Load effects in beams with corrugated webs: Numerical study

Paper in proceeding, 2024

Corrugated steel web girders have emerged as a promising choice in bridge construction due to their benefits in reducing material. Fatigue is a common cause of failure in structures subjected to cyclic loading such as bridges. Evaluating the fatigue strength of corrugated web girders presents challenges due to the complex geometry and load transfer mechanism. Unlike conventional plate-girders with flat webs, the shape of corrugated webs affects the stress distribution in girder flanges when it is subjected to bending and shear. Previous research has noted the uneven stress distribution along the flange width. However, these studies have not distinctly separated the various load effects that collectively contribute to this uneven stress distribution. Such separation is particularly important for understanding the fatigue behaviour of these girders and identifying the relevant stress components to be used in fatigue design. The goal of this study is to identify different load effects in the flanges of corrugated web girders under bending and shear. Four finite element models of beams with corrugated webs loaded in four-point bending are constructed, validated, and the load effects from bending and shear are separated and analysed. The study identifies, besides the membrane stress effect, three bending load effects in the flanges.
The first bending effect is the transverse bending caused by shear flow.

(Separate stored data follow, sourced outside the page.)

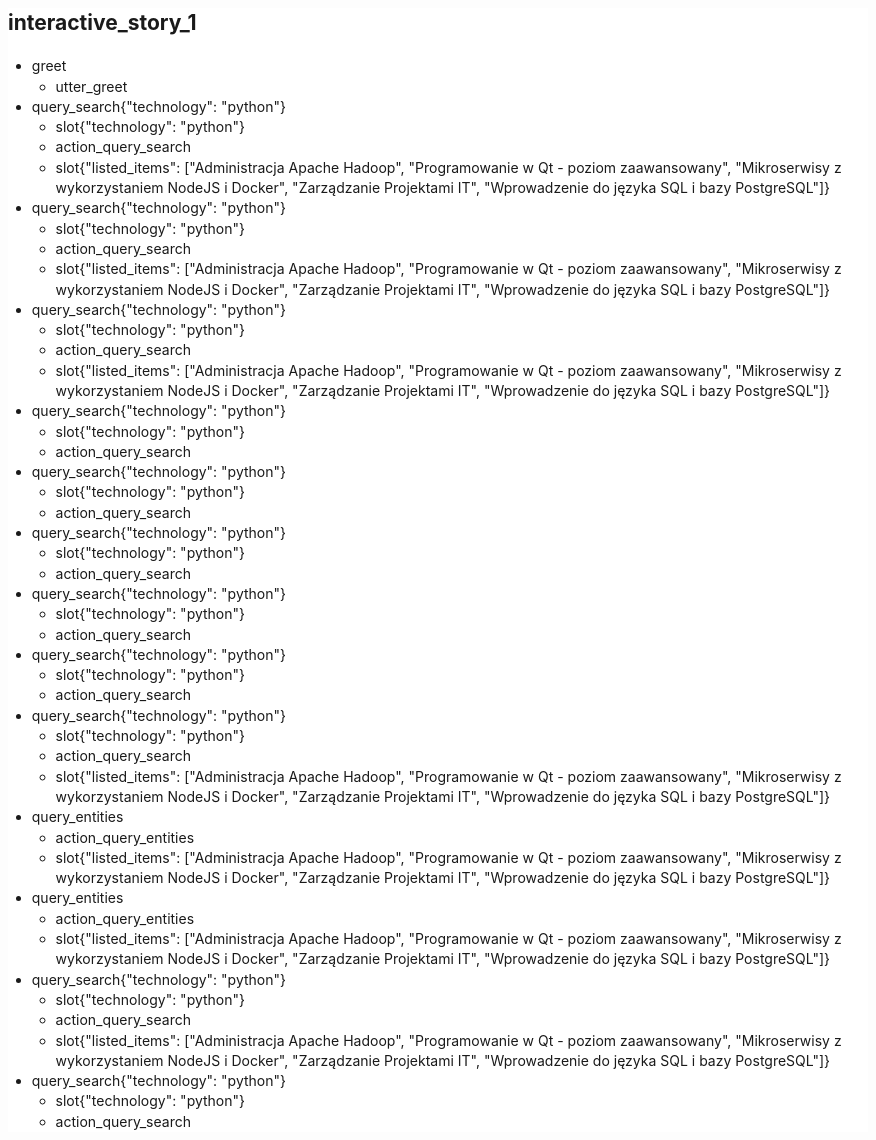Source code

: ## interactive_story_1
* greet
    - utter_greet
* query_search{"technology": "python"}
    - slot{"technology": "python"}
    - action_query_search
    - slot{"listed_items": ["Administracja Apache Hadoop", "Programowanie w Qt - poziom zaawansowany", "Mikroserwisy z wykorzystaniem NodeJS i Docker", "Zarządzanie Projektami IT", "Wprowadzenie do języka SQL i bazy PostgreSQL"]}
* query_search{"technology": "python"}
    - slot{"technology": "python"}
    - action_query_search
    - slot{"listed_items": ["Administracja Apache Hadoop", "Programowanie w Qt - poziom zaawansowany", "Mikroserwisy z wykorzystaniem NodeJS i Docker", "Zarządzanie Projektami IT", "Wprowadzenie do języka SQL i bazy PostgreSQL"]}
* query_search{"technology": "python"}
    - slot{"technology": "python"}
    - action_query_search
    - slot{"listed_items": ["Administracja Apache Hadoop", "Programowanie w Qt - poziom zaawansowany", "Mikroserwisy z wykorzystaniem NodeJS i Docker", "Zarządzanie Projektami IT", "Wprowadzenie do języka SQL i bazy PostgreSQL"]}
* query_search{"technology": "python"}
    - slot{"technology": "python"}
    - action_query_search
* query_search{"technology": "python"}
    - slot{"technology": "python"}
    - action_query_search
* query_search{"technology": "python"}
    - slot{"technology": "python"}
    - action_query_search
* query_search{"technology": "python"}
    - slot{"technology": "python"}
    - action_query_search
* query_search{"technology": "python"}
    - slot{"technology": "python"}
    - action_query_search
* query_search{"technology": "python"}
    - slot{"technology": "python"}
    - action_query_search
    - slot{"listed_items": ["Administracja Apache Hadoop", "Programowanie w Qt - poziom zaawansowany", "Mikroserwisy z wykorzystaniem NodeJS i Docker", "Zarządzanie Projektami IT", "Wprowadzenie do języka SQL i bazy PostgreSQL"]}
* query_entities
    - action_query_entities
    - slot{"listed_items": ["Administracja Apache Hadoop", "Programowanie w Qt - poziom zaawansowany", "Mikroserwisy z wykorzystaniem NodeJS i Docker", "Zarządzanie Projektami IT", "Wprowadzenie do języka SQL i bazy PostgreSQL"]}
* query_entities
    - action_query_entities
    - slot{"listed_items": ["Administracja Apache Hadoop", "Programowanie w Qt - poziom zaawansowany", "Mikroserwisy z wykorzystaniem NodeJS i Docker", "Zarządzanie Projektami IT", "Wprowadzenie do języka SQL i bazy PostgreSQL"]}
* query_search{"technology": "python"}
    - slot{"technology": "python"}
    - action_query_search
    - slot{"listed_items": ["Administracja Apache Hadoop", "Programowanie w Qt - poziom zaawansowany", "Mikroserwisy z wykorzystaniem NodeJS i Docker", "Zarządzanie Projektami IT", "Wprowadzenie do języka SQL i bazy PostgreSQL"]}
* query_search{"technology": "python"}
    - slot{"technology": "python"}
    - action_query_search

The second bending effect is local transverse bending caused by the uneven contribution of the web to the beam section modulus. The last bending effect is global transverse bending. These bending effects are influenced by various factors such as the number of the corrugations per shear span, where the support and load are positioned (whether on an inclined or flat fold), and the symmetry within the shear span. These variables collectively impact how stress is distributed in the flange, highlighting the complexity of the behaviour of corrugated web girders.